While implementation details differ, the architecture is simple:

  1. Requesters register a request for SPV Proofs.
    1. The request specifies a transaction filter and a proof handler.
    2. golang: submit a MsgRequestProof.
    3. golang CLI: relaycli tx relay newrequest.
    4. solidity: OndemandSPV.request().
  2. An event with request details is logged.
    1. golang: watch for proof_request events.
    2. solidity: subscribe to NewProofRequest events.
  3. Indexers watch the Bitcoin chain for transactions that satisfy Requests.
    1. Example.
  4. Indexers create an SPV Proof and submit it to the relay.
    1. golang: submit a MsgProvideProof.
    2. golang CLI: relaycli tx relay provideproof.
    3. solidity: call OnDemandSPV.provideProof().
  5. The relay validates this proof.
  6. If valid, on-chain handler dispatches tx info to the proof Handler
    1. golang: the module's ProofHandler routes info the the Handler
    2. solidity: the relay calls spv() on the handling contract

Essentially the requester is subscribing to a feed of Bitcoin transactions matching a specific filter. This filter can specify which UTXO is being spent, and/or an address that receives funds. The handler expects to receive a stream of transactions that meet the filter's specifications.

Note: Due to solidity constraints, this filter system is unrelated to existing Bitcoin filtering systems (e.g.
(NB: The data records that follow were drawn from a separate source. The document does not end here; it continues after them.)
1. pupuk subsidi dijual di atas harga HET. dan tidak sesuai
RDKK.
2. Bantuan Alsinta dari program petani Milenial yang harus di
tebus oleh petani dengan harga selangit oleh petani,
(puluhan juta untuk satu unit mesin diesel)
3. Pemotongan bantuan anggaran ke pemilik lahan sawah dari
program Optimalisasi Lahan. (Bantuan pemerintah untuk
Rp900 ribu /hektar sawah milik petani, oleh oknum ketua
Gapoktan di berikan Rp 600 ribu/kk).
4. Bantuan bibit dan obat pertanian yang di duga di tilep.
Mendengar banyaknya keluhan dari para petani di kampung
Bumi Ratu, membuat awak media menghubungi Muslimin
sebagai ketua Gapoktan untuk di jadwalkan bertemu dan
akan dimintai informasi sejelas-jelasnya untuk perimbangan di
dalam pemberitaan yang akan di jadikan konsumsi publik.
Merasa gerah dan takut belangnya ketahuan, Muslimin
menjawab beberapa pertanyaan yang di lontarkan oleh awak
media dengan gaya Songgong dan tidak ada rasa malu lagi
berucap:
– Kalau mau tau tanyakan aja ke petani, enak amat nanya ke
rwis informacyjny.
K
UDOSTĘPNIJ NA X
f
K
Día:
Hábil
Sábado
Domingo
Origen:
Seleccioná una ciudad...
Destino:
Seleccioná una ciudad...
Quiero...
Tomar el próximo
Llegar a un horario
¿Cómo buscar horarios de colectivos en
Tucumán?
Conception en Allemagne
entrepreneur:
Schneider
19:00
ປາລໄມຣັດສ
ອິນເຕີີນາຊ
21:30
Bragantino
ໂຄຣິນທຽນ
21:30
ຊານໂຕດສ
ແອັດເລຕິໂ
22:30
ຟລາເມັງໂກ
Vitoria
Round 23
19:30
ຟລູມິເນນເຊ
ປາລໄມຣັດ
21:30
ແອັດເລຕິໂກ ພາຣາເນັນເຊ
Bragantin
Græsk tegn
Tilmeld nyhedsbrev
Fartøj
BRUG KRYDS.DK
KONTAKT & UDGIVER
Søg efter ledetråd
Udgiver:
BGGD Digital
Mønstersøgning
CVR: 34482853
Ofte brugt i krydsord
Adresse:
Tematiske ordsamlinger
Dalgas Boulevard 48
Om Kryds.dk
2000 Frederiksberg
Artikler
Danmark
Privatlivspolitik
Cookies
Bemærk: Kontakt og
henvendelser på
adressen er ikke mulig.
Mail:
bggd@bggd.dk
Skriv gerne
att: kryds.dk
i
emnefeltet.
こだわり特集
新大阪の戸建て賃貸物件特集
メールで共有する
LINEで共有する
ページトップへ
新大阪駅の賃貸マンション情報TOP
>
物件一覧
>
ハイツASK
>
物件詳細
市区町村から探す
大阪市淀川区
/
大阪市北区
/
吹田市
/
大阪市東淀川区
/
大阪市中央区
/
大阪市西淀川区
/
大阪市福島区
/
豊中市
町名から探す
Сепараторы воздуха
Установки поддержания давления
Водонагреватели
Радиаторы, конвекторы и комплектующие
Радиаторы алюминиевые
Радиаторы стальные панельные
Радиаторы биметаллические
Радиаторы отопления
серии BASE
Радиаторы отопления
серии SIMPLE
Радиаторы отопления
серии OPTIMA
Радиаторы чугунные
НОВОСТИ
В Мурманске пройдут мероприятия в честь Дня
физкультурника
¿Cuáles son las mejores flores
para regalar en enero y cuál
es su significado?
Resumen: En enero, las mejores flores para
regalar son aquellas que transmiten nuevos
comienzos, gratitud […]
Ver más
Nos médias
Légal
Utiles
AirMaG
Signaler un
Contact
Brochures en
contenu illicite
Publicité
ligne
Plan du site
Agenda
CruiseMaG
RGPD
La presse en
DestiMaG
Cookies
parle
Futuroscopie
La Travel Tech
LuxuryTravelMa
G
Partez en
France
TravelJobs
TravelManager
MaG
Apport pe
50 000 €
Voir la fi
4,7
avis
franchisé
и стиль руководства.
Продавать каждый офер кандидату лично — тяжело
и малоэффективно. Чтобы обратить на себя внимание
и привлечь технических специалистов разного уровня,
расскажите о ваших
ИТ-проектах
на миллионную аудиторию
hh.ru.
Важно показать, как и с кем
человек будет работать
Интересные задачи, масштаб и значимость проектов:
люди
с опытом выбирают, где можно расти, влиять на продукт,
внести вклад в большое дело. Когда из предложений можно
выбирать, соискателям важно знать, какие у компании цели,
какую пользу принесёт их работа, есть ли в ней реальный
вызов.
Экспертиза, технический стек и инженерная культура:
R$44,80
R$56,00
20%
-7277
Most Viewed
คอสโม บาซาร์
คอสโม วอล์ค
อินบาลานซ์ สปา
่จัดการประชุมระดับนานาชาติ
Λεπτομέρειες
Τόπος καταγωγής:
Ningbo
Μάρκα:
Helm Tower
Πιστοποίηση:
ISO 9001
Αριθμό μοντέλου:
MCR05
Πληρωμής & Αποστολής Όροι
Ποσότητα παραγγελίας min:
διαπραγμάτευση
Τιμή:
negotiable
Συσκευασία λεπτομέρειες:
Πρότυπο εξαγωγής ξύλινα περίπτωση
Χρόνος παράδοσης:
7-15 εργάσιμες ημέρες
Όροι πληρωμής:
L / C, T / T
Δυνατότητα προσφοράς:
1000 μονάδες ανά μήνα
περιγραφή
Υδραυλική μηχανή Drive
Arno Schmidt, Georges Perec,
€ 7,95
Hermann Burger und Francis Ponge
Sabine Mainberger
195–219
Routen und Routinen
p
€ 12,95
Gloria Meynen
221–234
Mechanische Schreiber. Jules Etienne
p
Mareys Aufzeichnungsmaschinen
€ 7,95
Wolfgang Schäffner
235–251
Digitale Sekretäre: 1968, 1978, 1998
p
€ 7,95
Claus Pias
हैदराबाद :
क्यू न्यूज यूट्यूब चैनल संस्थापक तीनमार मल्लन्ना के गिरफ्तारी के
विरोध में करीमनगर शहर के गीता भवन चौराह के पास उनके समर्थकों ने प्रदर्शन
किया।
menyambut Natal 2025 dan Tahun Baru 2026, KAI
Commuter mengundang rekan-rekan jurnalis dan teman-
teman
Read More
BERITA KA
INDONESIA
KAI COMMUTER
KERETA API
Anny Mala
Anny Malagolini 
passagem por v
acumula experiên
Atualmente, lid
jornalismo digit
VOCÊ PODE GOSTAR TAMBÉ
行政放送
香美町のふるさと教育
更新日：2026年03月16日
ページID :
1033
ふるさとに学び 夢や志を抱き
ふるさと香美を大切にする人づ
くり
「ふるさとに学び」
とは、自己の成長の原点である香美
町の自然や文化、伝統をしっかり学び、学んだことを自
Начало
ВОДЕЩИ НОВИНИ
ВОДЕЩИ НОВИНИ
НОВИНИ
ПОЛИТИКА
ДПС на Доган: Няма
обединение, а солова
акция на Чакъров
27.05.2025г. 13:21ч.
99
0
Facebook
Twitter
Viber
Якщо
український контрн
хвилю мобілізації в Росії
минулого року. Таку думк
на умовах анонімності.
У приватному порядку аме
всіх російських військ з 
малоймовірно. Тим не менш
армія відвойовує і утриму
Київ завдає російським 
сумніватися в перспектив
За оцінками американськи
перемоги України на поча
BIP37 & BIP157) In the future, the filter system may be upgraded to support more complex transaction descriptions.

Important: All requests may be filled more than once. Setting a spends filter is NOT sufficient to prevent this, as long reorgs may cause a UTXO to be spent multiple times. There is NO WAY to ensure that only a single proof is provided, so the handler should deal with multiple proofs gracefully.

Misc Project Notes

Complete relays are available in Solidity, for EVM-based chains (like Ethereum) and Golang using the cosmos-sdk framework.

The Python relay mainter in ./maintainer/ is not thoroughly tested, and does not yet support the cosmos-sdk relay.